Tuesday, May 4, 2010 by Josh Rosenblatt

The city is moving closer to creating a new residential use that will allow for more flexibility when building single-family houses on environmentally sensitive land. The new use, should it gain Council approval, would be the result of a year-and-a-half-long process initiated by Council Member Laura Morrison last January.

 

The potential new use, called Conservation Single Family Residential (CSFR), would be allowed in Single Family Residence Large Lot (SF-1) zoned districts within the Drinking Water Protection Zone. It would allow for the preservation of open space by allowing detached single-family housing on smaller individual lots, with the remainder of the site being held as commonly owned open space.

 

Under SF-1 zoning, the minimum allowable density is one unit per 10,000 square feet. In a zoning case brought before Council in January 2009, a property owner in Oak Hill wanted to build higher-density single-family tracts in a SF-1 zone and leave the rest of the property undeveloped in the hopes of protecting environmentally sensitive land over the Edwards Aquifer. City code doesn’t allow the clustering of smaller units in SF-1, however, so the owner’s only option was to seek upzoning of the area to SF-6, which has minimum density requirements of one lot per 5,750 square feet.
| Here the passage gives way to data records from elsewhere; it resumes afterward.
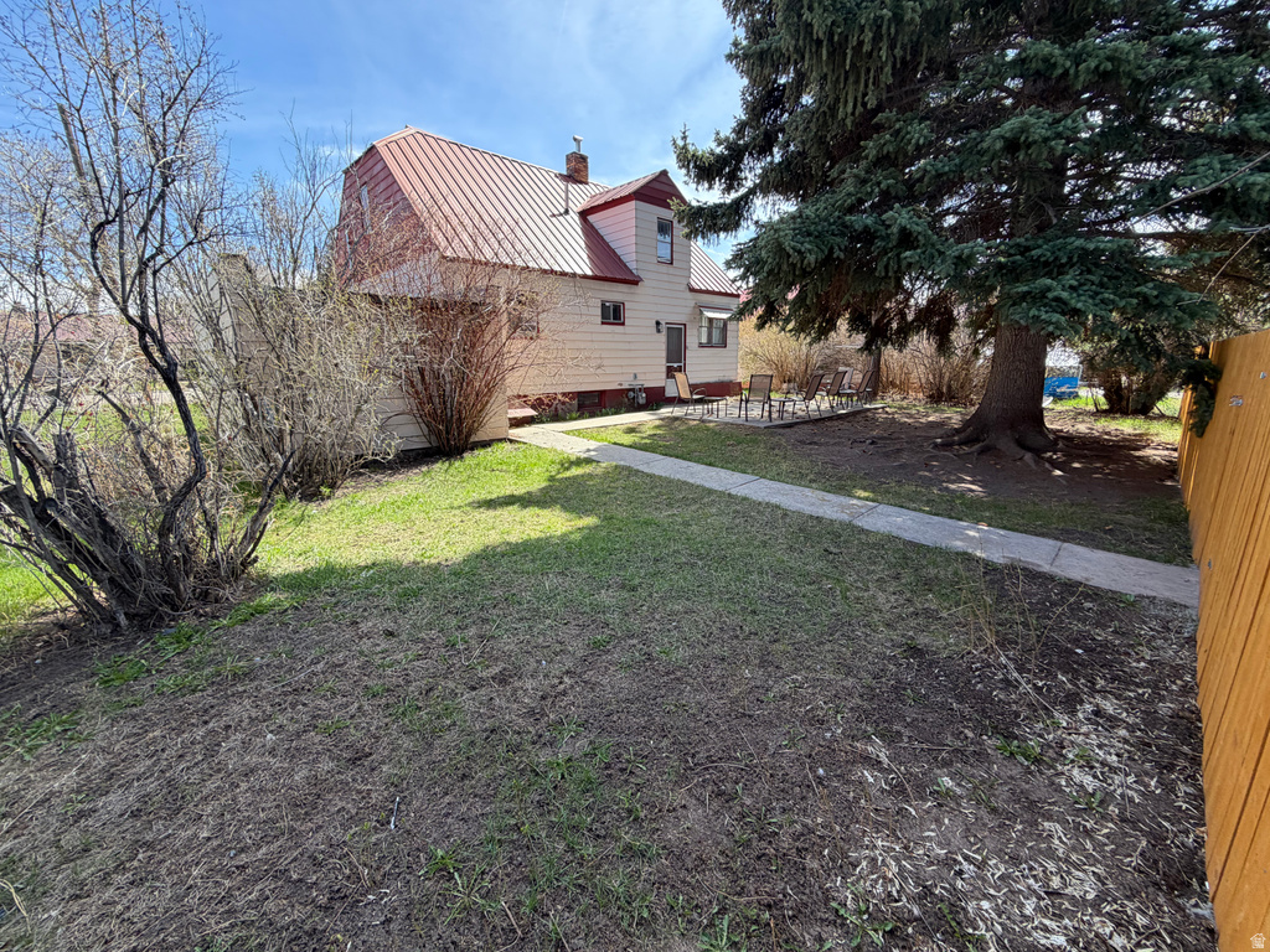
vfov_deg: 85.7
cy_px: 476
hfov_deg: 102.1
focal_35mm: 14
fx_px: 514
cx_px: 635
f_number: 2.2
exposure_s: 1/310
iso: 50
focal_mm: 2.22
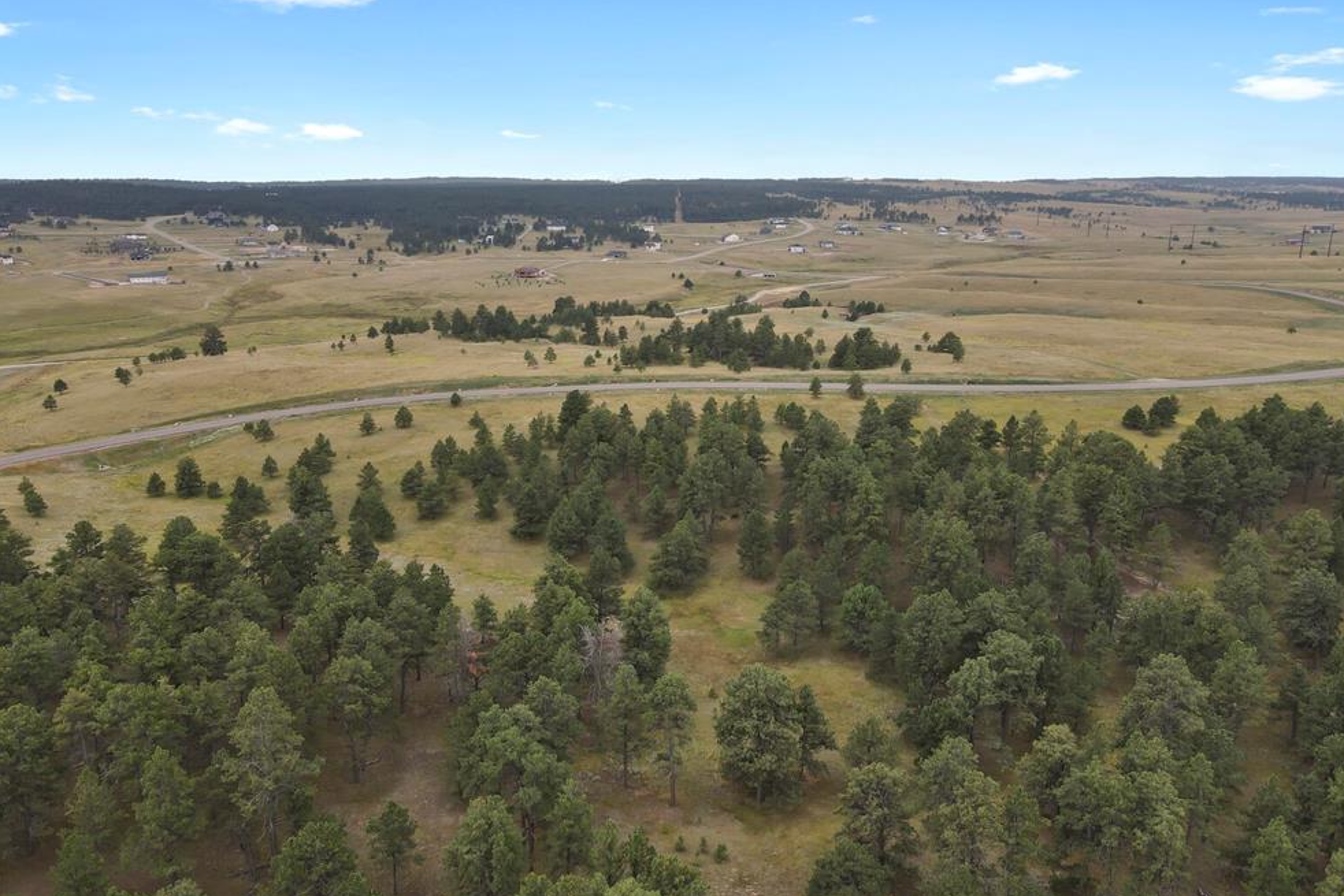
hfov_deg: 69.4
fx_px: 971
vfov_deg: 49.6
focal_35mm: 26
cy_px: 432
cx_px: 677
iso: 100
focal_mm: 4.5
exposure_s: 1/250
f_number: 2.8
In other words, the area would have been rezoned to accommodate more urban single-family residences, like condominiums, not just large-tract single-family homes.

 

At that meeting, Council passed a resolution to have staff find a compromise that would allow developers to cluster smaller homes on one lot in SF-1 zones (yet still at the same proportion, roughly 4.3 units per acre). Yesterday, representatives from the Planning and Development Review Department brought their recommendation before the Comprehensive Planning and Transportation Committee.

 

According to Senior Planner Robert Heil, CSFR use would involve smaller, clustered residential lots in SF-1 zoned areas. So instead of, say, four 10,000 square-foot units on a 40,000-square-foot site (as would be demanded by SF-1), developers could cluster four 3,600-square-foot units on the same site and leave the remainder of the tract undeveloped as commonly owned space. The clustering of lots, Heil said, “could provide decreased utility costs and decreased landscape costs,” and the preservation of open space and site-development flexibility would allow developers to “protect critical environmental features, like a stream bank or a cave or a significant group of trees.”

 

Also, the use change would decrease landscaped areas in the Drinking Water Protection Zone, thereby decreasing pesticide and fertilizer run-off.

 

Should this code change win Council approval, the CSFR option would be available in any SF-1 zoning area in the Drinking Water Protection Zone. “We’re hoping that by creating a new use and not a new zoning district,” Heil said, “if someone wanted to proceed with this conservation option, they could as a matter of right. They would not have to come before Council to request a zoning change.”

 

Heil told In Fact Daily he believes the CSFR use is a good compromise that takes into account both the desires of landowners who want to develop their land in an environmentally sensitive manner and neighborhoods that worry about the potential dangers of upzoning residential areas.

 

“People are worried about seeing SF-6 on the map, even with the conditional overlay limiting the density to SF-1 standards, because that creates the impression that higher-density single family is now appropriate,” he said. “This is a way to achieve those same goals of site-development flexibility and environmental protection without having to use upzoning and adjusting it with a conditional overlay.”

 

City staff is scheduled to take the proposal before the Planning Commission at the end of May, followed by a public hearing at City Council June 10.